── TEXTO DE LECTURA ──
El solsticio de junio marca el momento en que la luz alcanza su máxima expresión. Desde tiempos antiguos, muchas culturas celebraban esta fecha como símbolo de vida, renovación y transformación.
De ese mismo origen nace, en parte, la noche de San Juan: una noche unida al fuego, a la purificación y al deseo de dejar atrás lo viejo para abrir espacio a una nueva etapa.
Quizá estas fechas siguen tocándonos porque hablan de algo que también vivimos por dentro. Todos atravesamos momentos en los que algo se ilumina: una verdad, una decisión, una etapa, una herida sanada, un logro, un deseo o una parte de nosotros que por fin empezamos a reconocer.
Y cuando algo así sucede, no siempre queremos que se pierda en el ruido de los días.
───
▶ [QUÉ HACER]
Por favor, copia literalmente el pasaje del texto sobre el solsticio de junio que empieza con "El solsticio de" y llega hasta "renovación y transformación.".
── FILAS EXTRAÍDAS ──
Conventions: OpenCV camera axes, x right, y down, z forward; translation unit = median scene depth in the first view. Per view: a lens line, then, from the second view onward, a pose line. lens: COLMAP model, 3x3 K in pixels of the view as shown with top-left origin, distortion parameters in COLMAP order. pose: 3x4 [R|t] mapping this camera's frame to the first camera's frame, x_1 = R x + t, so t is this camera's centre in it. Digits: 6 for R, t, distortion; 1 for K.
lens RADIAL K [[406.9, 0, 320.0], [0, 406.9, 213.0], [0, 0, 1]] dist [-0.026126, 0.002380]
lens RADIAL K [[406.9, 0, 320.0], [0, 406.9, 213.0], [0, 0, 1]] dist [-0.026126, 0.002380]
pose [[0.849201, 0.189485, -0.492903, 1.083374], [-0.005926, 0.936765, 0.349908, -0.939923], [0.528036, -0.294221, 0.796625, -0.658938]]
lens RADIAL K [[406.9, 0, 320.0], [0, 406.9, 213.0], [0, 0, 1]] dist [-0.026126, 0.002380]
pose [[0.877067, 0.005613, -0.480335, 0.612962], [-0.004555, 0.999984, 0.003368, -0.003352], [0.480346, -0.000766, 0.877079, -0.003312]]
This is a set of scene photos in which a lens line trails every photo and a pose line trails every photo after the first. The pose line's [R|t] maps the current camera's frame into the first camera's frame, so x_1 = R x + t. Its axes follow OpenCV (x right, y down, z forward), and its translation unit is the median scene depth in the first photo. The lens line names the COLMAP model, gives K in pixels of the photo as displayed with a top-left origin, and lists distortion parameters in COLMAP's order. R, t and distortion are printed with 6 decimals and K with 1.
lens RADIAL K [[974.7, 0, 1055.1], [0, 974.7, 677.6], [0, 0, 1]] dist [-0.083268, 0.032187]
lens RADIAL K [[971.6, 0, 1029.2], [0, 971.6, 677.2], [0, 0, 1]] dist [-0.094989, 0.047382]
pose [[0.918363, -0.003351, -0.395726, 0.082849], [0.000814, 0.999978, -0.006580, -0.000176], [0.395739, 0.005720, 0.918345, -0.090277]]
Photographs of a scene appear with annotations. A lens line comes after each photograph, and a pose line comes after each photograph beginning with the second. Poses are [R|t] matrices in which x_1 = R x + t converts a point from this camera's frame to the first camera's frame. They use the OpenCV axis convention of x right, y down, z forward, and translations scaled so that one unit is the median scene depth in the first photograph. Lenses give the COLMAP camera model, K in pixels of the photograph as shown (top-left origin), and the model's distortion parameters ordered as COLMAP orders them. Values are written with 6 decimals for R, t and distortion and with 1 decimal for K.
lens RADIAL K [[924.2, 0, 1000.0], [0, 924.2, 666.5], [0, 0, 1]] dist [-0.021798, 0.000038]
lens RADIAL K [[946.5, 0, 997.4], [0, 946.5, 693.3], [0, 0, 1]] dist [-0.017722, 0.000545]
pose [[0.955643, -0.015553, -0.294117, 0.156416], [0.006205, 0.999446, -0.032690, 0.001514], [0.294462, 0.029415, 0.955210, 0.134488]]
───
▶ [SOLUCIÓN]
El solsticio de junio marca el momento en que la luz alcanza su máxima expresión. Desde tiempos antiguos, muchas culturas celebraban esta fecha como símbolo de vida, renovación y transformación.